How Energy Points helps CFOs budget for sustainability

The universal sustainability metric

The problem is that businesses that look at greenhouse gas emissions, kilowatt hours for electricity, BTUs for gas and gallons for water  and then keep them separate  are bound to get confused. What Energy Points does is to use a gallon of gasoline as a baseline. Its algorithms convert all other types of energy  electricity, water, oil, natural gas  into a metric relative to that gallon of gasoline. In that way, a CFO can derive one number to determine his organization's energy use no matter what kind of energy is critical for the business, and track that cost, using it to drive strategic decisions.

With Energy Points' application, what CFOs see is an interpretation generated by that algorithm that is easy for them to understand. "It's like the iPhone," Zik says. "The front is intuitive; the complexity is inside."

Energy Points tracks the actual cost of all the forms of energy a business uses so that the business can allocate its budget accordingly. It also generates a sustainability report based on factors such as consumption, waste and scarcity, which the sustainability officer (more and more often the CFO) can bring straight to the board. "This allows the CFO to determine the budget, decide what projects to pursue, and then track and report the success of the project," Lewis says.
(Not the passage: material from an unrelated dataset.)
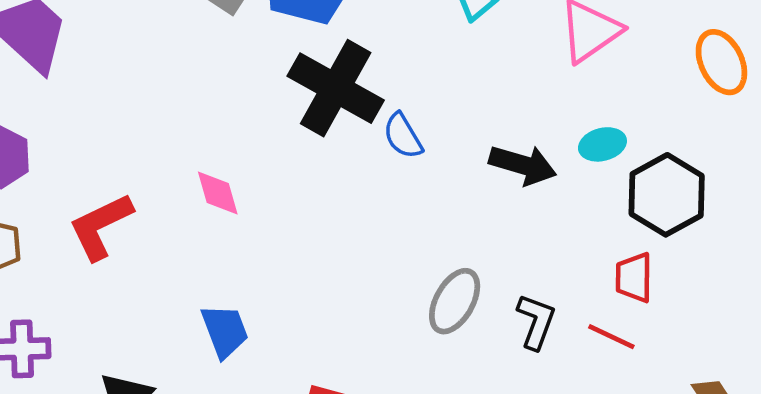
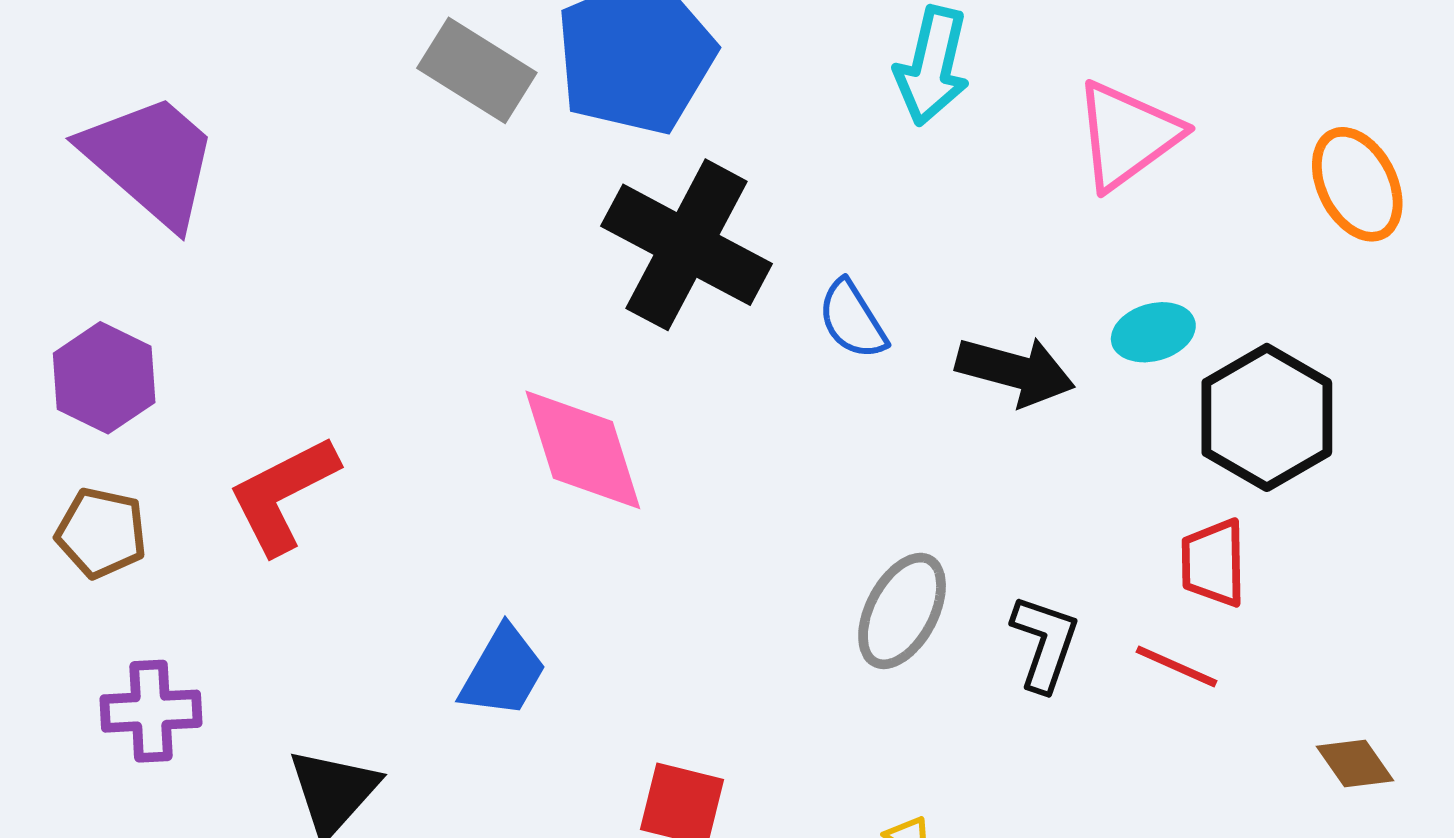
blue semicircle: (403, 136) -> (852, 320), moved
pink diamond: (218, 193) -> (583, 450), moved, size x1.6
blue trapezoid: (225, 331) -> (503, 672), turned 52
"Say you're a brewery," he says. "That's a very water-intensive business. You'd be more interested in saving water there versus a facility like mine that's electric-intensive. What [Energy Points] has helped us to understand is that if we were to open up a new distribution center, we can look at the universal cost of energy — gas, electric, water and so on  and then look on a map and see where the most sustainable location might be."

For example, the brewery might see that water is particularly costly in Arizona and other parts of the Southwest, and cheaper in places like Idaho and the Pacific Northwest. "It's very intuitive," says Lewis, which is extraordinarily helpful given the complexity of determining energy costs as separate units.